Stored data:
──────
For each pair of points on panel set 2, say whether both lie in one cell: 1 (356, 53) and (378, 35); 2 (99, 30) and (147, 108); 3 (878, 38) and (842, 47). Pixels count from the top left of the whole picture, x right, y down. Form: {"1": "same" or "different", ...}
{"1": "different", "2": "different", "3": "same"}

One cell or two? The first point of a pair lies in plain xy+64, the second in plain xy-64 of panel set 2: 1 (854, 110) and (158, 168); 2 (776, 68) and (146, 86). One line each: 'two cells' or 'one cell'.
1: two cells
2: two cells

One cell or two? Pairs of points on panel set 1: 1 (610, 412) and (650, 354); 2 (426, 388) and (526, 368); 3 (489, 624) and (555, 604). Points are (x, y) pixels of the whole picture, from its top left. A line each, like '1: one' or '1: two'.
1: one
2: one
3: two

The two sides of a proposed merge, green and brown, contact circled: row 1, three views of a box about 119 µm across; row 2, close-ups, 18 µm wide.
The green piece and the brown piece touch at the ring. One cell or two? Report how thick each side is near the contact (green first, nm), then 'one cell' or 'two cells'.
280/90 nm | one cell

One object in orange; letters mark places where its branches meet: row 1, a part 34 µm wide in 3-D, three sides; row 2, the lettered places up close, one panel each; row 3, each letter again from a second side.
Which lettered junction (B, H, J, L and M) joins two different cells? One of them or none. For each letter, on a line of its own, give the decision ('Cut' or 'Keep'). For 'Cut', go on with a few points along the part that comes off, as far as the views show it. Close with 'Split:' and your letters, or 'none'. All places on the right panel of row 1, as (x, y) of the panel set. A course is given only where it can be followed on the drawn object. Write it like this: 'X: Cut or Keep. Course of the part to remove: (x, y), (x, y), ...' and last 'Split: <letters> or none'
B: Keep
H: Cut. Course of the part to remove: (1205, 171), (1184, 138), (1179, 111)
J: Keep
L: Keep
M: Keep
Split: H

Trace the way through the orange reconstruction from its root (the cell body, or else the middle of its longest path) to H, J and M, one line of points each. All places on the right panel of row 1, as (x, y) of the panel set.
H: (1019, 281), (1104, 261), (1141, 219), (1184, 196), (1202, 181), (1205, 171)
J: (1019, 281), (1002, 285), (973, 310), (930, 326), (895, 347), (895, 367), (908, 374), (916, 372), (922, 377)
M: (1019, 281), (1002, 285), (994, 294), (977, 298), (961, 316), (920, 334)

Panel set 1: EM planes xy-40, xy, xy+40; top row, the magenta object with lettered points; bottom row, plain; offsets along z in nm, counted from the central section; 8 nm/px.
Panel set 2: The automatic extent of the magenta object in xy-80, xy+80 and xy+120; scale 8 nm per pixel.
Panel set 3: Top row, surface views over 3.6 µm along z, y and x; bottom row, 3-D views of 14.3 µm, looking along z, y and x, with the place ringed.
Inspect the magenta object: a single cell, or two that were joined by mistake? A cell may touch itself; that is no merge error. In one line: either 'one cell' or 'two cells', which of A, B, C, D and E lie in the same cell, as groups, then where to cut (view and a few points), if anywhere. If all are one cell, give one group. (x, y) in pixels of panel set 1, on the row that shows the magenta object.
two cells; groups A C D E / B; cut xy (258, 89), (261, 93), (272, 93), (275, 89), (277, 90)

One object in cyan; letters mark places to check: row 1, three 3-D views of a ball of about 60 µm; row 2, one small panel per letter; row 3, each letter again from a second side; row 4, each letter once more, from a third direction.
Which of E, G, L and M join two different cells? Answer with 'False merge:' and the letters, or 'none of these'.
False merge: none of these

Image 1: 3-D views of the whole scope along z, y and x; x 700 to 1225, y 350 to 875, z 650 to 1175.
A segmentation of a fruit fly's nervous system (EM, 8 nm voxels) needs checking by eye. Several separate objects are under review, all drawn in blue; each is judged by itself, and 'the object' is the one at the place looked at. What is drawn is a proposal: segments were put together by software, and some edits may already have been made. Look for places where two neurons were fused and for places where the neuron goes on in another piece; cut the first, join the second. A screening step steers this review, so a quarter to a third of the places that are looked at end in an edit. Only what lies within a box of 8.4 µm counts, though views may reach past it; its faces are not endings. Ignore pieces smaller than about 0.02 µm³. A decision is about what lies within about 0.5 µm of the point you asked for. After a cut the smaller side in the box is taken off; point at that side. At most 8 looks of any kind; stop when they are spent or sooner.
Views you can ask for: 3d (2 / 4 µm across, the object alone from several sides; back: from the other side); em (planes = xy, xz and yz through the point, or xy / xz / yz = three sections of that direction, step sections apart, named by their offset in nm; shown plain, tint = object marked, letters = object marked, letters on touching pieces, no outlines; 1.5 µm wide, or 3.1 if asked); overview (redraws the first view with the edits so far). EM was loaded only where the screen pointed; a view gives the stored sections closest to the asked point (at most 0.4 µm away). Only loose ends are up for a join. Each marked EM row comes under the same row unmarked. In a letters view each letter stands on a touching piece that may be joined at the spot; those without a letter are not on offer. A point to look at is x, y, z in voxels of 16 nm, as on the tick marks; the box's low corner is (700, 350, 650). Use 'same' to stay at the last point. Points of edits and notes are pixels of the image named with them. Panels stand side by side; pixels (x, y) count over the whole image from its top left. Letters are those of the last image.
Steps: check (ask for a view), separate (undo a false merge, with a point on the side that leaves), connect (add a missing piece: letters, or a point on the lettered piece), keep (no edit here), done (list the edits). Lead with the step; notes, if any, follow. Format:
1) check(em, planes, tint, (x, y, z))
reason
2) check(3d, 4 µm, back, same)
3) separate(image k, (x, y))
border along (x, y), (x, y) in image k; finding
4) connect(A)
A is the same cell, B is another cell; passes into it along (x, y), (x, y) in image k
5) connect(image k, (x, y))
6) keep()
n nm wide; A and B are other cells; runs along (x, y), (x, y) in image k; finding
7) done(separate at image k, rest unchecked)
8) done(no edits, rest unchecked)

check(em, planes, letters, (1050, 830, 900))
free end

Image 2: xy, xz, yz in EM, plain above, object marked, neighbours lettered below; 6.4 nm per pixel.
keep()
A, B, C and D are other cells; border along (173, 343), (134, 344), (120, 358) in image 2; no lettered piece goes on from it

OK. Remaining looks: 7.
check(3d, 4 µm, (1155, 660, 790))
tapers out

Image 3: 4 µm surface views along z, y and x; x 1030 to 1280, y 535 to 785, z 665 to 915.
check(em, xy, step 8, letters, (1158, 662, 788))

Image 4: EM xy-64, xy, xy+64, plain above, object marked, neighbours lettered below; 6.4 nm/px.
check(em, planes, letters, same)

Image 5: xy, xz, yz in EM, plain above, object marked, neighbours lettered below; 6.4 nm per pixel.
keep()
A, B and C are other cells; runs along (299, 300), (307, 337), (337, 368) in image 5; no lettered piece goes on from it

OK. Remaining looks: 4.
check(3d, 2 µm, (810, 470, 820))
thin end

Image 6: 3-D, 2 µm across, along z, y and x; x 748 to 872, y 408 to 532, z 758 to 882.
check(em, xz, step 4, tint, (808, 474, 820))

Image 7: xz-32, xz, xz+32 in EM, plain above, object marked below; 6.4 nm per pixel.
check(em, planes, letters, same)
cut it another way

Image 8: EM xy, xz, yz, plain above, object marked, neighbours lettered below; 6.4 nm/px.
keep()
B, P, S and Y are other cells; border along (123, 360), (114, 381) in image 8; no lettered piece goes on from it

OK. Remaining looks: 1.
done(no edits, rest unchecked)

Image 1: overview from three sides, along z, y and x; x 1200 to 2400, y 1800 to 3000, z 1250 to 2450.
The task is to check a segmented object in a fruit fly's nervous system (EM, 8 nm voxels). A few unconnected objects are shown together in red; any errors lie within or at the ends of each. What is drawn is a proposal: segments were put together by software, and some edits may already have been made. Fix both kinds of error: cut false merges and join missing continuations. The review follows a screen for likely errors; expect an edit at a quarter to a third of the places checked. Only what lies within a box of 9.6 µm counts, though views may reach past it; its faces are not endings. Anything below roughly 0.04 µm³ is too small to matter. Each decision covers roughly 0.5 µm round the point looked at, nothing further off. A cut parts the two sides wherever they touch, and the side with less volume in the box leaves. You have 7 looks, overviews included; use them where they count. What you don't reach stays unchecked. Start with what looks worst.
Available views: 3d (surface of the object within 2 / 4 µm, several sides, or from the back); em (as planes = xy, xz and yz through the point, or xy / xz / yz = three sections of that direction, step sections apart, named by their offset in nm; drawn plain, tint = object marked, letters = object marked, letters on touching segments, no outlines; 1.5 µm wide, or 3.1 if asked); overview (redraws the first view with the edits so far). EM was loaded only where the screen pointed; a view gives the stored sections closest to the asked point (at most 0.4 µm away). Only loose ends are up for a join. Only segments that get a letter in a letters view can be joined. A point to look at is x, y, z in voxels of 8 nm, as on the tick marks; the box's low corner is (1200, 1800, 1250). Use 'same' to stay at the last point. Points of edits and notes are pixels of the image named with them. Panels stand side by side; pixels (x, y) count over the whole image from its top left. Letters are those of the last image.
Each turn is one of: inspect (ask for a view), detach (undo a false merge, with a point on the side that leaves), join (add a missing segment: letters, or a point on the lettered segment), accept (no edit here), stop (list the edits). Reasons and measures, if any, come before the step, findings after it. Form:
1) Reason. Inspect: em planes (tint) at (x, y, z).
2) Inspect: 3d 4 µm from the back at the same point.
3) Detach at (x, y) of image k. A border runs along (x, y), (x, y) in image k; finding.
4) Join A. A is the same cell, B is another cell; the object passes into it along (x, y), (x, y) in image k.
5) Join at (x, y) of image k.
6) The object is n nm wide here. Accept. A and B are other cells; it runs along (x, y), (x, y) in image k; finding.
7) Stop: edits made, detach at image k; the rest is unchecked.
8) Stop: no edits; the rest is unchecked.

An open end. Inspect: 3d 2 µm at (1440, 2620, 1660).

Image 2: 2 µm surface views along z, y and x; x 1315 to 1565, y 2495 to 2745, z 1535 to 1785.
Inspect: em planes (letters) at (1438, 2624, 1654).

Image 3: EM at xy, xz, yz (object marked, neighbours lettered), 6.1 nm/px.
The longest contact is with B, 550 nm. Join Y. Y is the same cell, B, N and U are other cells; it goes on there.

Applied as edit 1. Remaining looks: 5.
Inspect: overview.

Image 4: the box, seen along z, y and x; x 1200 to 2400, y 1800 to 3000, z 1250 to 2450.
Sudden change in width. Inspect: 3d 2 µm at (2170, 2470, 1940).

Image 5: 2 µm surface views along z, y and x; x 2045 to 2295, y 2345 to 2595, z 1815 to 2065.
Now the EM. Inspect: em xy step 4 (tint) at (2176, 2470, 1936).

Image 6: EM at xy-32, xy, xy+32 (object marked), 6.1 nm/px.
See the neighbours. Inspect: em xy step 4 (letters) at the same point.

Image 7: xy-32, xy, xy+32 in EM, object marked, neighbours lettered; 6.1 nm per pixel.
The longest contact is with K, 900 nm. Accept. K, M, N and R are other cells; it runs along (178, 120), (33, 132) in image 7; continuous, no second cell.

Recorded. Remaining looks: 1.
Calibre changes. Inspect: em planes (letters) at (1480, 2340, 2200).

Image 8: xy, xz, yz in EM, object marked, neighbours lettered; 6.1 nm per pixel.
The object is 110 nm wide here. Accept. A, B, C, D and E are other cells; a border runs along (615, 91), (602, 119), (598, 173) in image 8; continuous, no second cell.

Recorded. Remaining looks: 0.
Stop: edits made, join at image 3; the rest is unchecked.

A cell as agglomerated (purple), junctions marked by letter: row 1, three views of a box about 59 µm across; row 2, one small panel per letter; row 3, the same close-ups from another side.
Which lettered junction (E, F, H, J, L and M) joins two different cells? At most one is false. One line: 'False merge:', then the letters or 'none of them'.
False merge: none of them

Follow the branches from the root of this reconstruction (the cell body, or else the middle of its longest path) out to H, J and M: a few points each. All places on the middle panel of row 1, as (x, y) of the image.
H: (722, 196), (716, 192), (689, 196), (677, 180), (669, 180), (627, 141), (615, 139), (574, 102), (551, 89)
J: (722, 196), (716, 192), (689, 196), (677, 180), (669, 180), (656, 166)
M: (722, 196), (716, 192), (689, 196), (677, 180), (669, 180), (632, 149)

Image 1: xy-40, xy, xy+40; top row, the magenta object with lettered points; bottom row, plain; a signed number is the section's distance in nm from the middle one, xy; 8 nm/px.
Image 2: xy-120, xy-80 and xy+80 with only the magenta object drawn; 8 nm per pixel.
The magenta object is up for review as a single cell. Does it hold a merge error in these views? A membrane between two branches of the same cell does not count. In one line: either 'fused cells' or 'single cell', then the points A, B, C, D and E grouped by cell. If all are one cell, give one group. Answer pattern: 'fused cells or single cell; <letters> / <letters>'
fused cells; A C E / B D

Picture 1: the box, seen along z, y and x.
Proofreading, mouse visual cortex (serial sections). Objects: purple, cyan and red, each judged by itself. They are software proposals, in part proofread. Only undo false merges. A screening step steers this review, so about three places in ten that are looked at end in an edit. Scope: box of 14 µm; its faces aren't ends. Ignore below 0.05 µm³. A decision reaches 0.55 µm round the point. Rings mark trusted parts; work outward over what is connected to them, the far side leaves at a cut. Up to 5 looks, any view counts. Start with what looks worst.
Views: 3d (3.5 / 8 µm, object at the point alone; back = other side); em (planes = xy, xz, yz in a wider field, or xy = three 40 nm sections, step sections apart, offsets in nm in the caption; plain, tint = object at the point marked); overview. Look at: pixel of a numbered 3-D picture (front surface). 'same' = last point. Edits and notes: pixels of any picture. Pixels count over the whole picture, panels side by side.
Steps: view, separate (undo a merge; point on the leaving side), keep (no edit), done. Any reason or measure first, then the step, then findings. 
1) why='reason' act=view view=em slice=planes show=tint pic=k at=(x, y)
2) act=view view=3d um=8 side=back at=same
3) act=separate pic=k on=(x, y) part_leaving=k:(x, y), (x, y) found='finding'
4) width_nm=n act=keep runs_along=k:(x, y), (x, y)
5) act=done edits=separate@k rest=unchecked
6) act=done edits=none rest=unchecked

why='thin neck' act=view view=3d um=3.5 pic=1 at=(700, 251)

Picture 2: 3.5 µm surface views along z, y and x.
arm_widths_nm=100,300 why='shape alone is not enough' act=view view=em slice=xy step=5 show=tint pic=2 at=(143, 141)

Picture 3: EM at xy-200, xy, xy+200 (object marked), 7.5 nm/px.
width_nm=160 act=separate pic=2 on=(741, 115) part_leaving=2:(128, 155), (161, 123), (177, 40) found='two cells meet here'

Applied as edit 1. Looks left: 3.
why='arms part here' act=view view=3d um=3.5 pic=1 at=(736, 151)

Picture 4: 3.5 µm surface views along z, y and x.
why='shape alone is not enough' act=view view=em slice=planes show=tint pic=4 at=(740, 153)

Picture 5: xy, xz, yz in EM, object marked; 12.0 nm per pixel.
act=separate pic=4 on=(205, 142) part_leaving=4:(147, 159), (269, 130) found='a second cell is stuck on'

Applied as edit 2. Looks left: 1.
──────
**What is required:** Work out, please, how many lines above contain "shown"; answer only with the number.

**Problem solution:** 2